Media <- MetaProViz::ToyData("CultureMedia_Raw")
ResM <- MetaProViz::PreProcessing(InputData = Media[-c(40:45) ,-c(1:3)],
SettingsFile_Sample = Media[-c(40:45) ,c(1:3)] ,
SettingsInfo = c(Conditions = "Conditions", Biological_Replicates = "Biological_Replicates", CoRe_norm_factor = "GrowthFactor", CoRe_media = "blank"),
CoRe=TRUE)
#> For Consumption Release experiment we are using the method from Jain M. REF: Jain et. al, (2012), Science 336(6084):1040-4, doi: 10.1126/science.1218595.
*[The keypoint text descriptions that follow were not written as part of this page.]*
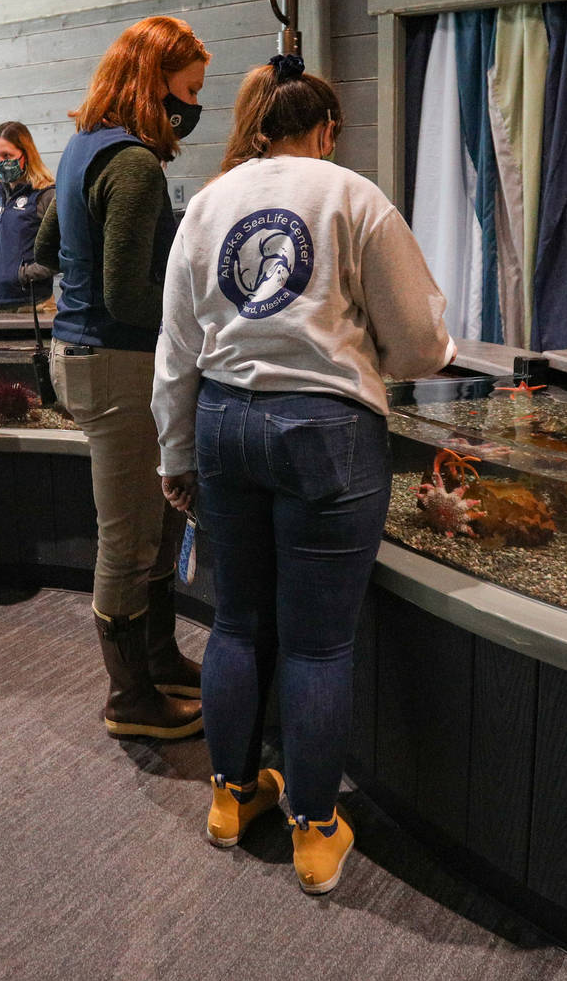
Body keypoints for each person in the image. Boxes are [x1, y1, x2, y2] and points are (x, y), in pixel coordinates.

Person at [152, 57, 455, 895]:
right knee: (319, 641)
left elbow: (175, 350)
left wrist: (175, 453)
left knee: (237, 623)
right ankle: (316, 834)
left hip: (224, 424)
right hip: (325, 430)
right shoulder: (352, 197)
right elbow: (423, 343)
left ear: (257, 126)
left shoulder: (209, 205)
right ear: (325, 130)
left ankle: (229, 797)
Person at [31, 15, 207, 740]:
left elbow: (45, 247)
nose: (194, 105)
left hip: (85, 355)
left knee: (156, 522)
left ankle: (160, 657)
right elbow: (130, 296)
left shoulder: (81, 148)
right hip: (118, 361)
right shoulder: (134, 164)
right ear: (153, 83)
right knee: (130, 535)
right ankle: (129, 695)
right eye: (189, 89)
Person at [0, 121, 57, 316]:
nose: (0, 161)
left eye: (7, 155)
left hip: (33, 306)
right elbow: (2, 234)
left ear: (26, 155)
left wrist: (22, 275)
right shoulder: (2, 194)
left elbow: (62, 250)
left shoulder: (45, 195)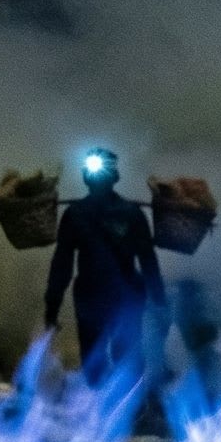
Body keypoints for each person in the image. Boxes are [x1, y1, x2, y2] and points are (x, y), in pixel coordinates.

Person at [44, 148, 165, 386]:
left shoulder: (128, 214)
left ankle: (126, 413)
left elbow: (148, 260)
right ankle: (112, 412)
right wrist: (52, 305)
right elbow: (62, 264)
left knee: (124, 359)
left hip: (118, 295)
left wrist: (159, 300)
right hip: (97, 295)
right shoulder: (77, 215)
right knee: (102, 361)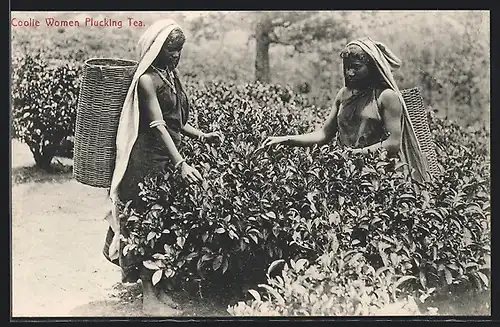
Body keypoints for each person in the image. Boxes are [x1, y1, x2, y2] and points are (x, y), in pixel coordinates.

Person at [102, 19, 223, 316]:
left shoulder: (171, 75)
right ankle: (148, 295)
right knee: (145, 224)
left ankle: (161, 287)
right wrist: (181, 163)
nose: (176, 56)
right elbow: (156, 124)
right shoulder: (147, 80)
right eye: (171, 50)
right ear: (156, 48)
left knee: (164, 223)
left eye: (179, 50)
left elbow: (176, 122)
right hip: (145, 162)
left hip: (166, 160)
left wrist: (202, 135)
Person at [262, 37, 432, 183]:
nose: (350, 72)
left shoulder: (386, 97)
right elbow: (324, 134)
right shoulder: (344, 94)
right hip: (346, 171)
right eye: (347, 67)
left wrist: (354, 154)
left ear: (372, 67)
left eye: (356, 67)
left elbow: (393, 143)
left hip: (379, 176)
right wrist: (286, 139)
#> FeatureFiltering: Here we apply the modified 80%-filtering rule that takes the class information (Column `Conditions`) into account, which additionally reduces the effect of missing values (REF: Yang et. al., (2015), doi: 10.3389/fmolb.2015.00004). Filtering value selected: 0.8
#> 3 metabolites where removed: N-acetylaspartylglutamate, hypotaurine, S-(2-succinyl)cysteine
#> Missing Value Imputation: Missing value imputation is performed, as a complementary approach to address the missing value problem, where the missing values are imputing using the `half minimum value`. REF: Wei et. al., (2018), Reports, 8, 663, doi:https://doi.org/10.1038/s41598-017-19120-0
#> NA values were found in Control_media samples for metabolites. For metabolites including NAs MVI is performed unless all samples of a metabolite are NA.
#> Metabolites with high NA load (>20%) in Control_media samples are: dihydroorotate.
#> Metabolites with only NAs (=100%) in Control_media samples are: hydroxyphenylpyruvate. Those NAs are set zero as we consider them true zeros
#> Total Ion Count (TIC) normalization: Total Ion Count (TIC) normalization is used to reduce the variation from non-biological sources, while maintaining the biological variation. REF: Wulff et. al., (2018), Advances in Bioscience and Biotechnology, 9, 339-351, doi:https://doi.org/10.4236/abb.2018.98022
#> Error in ggplot2::autoplot(stats::prcomp(as.matrix(InputData), scale. = as.logical(Scaling)), data = InputPCA, colour = Param_Col, fill = Param_Col, shape = Param_Sha, size = 3, alpha = 0.8, label = T, label.size = 2.5, label.repel = TRUE, loadings = as.logical(ShowLoadings), loadings.label = as.logical(ShowLoadings), loadings.label.vjust = 1.2, loadings.label.size = 2.5, loadings.colour = "grey10", loadings.label.colour = "grey10"): Objects of class <prcomp> are not supported by autoplot.
#> ℹ Have you loaded the required package?